Rawiyah Kamil is in her 80s but still remembers her home long ago in Kampung Melayu Bumi Hijau, a thriving village which lives only in her memory today.
Kampung Melayu Bumi Hijau was once located at the site of Tunku Abdul Rahman University College in Setapak, Kuala Lumpur.
At first, Rawiyah said, the area was only used for farming. Eventually, though, houses began to spring up, until there were about 1,000 villagers.
One day, the authorities came.
"They said the houses that we built had to be torn down, even though we had bought the land in question," she said.
She said the homes had to be demolished as the developer, SPPK Sdn Bhd, wished to develop the area. In return, the villagers would be given units at a four-storey flat in Taman Melati.
While some of the villagers agreed to the exchange, 13 families including Rawiyah's refused. Instead, they formed a committee to defend their land.
Meanwhile, the development work had begun. One morning, Rawiyah saw a tractor digging up the ground in the village area.
"The villagers began to gather," she said. "We were angry with the police. Why were they allowing the developer to do as it pleased?
"One of the policemen pulled at me and tried to drag me away. When I fell, two others and a member of the Federal Reserve Unit (FRU) kicked my leg and stepped on my right thigh with their boots.
"They also pressed an M16 gun against me while they put me in handcuffs," she said.
Rawiyah also recalled hearing another villager pleading with the officers to release her.
At that point, she was in her 30s and had three children. Her husband, Sulaiman Yaakub, was repeatedly detained in the police lock-up due to the land matter, while Rawiyah herself was charged in court.
"The judge said that I was hysterical," she said. "But I knew what I was doing. The judge only wanted to appease the developer.
"For three days, the police and the judge talked about ruling that I had been hysterical."
But despite the villagers' efforts, Kampung Melayu Bumi Hijau eventually disappeared, leaving behind only old newspaper clippings and documents as reminders of what had once been.
Those who covered the affair included prominent economist Jomo Kwame Sundaram, who was tasked as a reporter to follow the case.
Activists who defended the villagers meanwhile included Parti Sosialis Malaysia chairman Mohd Nasir Hashim, Syed Husin Ali and Pasir Gudang MP Hassan Karim.
Speaking to MalaysiaNow, Abdul Malik Ishak recalled how Rawiyah's husband Sulaiman had invited him to stay at Bumi Hijau.
The former soldier said all of the villagers had come together to help him build his house.
At that time, he said, the village had no water source and the villagers had collected water from the nearby hills.

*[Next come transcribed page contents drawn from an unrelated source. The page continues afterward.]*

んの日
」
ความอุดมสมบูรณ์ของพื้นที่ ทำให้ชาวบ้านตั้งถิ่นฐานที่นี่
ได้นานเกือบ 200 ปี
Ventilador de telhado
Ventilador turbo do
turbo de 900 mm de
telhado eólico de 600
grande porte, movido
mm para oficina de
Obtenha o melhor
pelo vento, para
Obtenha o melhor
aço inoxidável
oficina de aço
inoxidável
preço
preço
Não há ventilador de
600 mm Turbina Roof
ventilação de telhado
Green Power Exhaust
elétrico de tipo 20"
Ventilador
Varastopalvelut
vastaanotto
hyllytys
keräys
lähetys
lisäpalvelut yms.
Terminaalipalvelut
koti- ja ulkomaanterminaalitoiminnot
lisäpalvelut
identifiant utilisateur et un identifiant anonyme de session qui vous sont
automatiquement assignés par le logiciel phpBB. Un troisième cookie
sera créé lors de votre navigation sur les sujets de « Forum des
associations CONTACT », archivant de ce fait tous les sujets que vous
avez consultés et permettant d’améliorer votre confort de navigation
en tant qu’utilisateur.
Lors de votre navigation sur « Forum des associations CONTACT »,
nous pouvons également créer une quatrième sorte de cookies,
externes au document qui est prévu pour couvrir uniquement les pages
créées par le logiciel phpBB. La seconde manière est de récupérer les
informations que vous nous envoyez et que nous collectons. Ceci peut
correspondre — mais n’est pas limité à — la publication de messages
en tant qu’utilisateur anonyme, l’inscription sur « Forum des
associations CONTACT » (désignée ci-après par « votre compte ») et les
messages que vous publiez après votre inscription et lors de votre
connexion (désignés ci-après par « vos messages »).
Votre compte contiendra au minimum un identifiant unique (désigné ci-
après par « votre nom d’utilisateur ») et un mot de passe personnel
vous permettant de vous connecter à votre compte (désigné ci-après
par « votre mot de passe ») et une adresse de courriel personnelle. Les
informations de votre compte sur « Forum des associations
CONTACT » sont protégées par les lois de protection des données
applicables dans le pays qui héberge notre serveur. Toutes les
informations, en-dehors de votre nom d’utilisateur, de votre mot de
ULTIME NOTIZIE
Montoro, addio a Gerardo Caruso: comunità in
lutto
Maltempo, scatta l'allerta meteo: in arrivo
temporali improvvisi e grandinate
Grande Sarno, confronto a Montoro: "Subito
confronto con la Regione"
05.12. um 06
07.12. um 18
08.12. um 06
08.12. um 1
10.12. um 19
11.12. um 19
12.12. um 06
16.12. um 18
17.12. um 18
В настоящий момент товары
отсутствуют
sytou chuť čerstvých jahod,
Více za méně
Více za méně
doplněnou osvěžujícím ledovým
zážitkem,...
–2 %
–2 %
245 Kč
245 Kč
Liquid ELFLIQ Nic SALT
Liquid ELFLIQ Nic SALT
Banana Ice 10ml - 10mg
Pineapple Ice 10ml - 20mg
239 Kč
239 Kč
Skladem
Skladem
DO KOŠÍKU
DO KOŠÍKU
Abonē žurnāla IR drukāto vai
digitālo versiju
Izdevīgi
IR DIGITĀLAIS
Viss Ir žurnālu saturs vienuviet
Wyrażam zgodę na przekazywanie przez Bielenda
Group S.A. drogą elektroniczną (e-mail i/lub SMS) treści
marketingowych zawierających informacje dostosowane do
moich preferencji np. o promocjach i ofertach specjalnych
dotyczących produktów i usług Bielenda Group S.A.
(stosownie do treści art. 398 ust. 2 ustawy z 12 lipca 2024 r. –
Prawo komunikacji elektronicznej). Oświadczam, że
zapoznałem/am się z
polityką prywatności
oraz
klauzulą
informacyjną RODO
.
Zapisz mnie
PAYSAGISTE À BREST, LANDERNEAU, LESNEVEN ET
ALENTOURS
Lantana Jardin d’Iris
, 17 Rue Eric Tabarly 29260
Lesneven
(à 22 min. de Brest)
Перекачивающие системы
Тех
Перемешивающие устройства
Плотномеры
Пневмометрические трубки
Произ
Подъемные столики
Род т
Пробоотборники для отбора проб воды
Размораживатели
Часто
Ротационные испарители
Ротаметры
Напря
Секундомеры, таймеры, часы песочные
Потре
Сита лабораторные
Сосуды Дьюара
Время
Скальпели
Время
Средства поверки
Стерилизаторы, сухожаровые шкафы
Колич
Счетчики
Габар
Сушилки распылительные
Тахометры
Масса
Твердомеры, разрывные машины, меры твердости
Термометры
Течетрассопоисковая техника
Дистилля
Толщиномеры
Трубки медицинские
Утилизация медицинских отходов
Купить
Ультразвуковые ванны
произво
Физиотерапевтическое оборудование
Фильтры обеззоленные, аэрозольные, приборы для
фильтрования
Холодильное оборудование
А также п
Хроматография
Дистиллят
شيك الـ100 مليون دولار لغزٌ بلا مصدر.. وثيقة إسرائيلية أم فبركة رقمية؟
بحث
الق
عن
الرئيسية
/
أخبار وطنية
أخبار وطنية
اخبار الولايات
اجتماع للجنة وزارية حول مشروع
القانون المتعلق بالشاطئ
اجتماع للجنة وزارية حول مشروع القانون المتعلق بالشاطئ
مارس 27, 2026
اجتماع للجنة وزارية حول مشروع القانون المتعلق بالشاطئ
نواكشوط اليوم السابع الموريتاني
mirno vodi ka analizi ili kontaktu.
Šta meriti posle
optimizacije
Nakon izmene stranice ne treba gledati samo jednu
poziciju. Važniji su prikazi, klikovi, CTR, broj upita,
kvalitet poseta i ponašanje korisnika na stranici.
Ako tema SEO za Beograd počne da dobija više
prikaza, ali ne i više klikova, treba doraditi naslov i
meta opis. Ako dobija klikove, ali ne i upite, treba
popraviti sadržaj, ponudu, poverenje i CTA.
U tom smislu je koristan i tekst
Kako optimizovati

He, too, spent time in the lock-up for objecting to the development activities.
"We went to the SPPK office in Damansara for a peaceful handover of a memorandum," he said.
"But they brought in the FRU to scare us, even though they didn't need to get mixed up in our affairs."
After that, he said, some of the villagers who had gone to hand over the memorandum were taken to the Brickfields police station for questioning.
"They took me, too, and my child who wasn't even in school yet," he said.
Othman Manap, another former villager, blamed the developer for instigating the situation.
"At first, we were considered squatters, but then the lawyers acknowledged us as urban settlers," he said.
"We had land lots and houses, but not all right next to each other like slum areas."
Othman said the villagers and SPPK had held talks where the developer agreed to find a new site for them to move to. But he said there were not enough facilities at that site.
"SPPK went ahead with the construction even though we had a court order stating that no work could be done as long as the infrastructure at the new site was not complete," he said.
Eventually, the facilities were put in place by another developer, Titijaya, and the villagers moved in around the late 1990s.
The site is now known as Taman Rawiyah Sulaiman Jaya, in recognition of Rawiyah and Sulaiman's efforts to protect their land.
Four decades later, Rawiyah said the concept of independence had taken on a new meaning for her and the other villagers, especially in the face of their latest challenge: the construction of the East Coast Rail Link.
"Independence means the freedom to live undisturbed, without threat to the forests.
"We have a government, but where is it when the people live like this? Independence is not just for the government, it's for the people as well.
"When there are people, only then there is independence."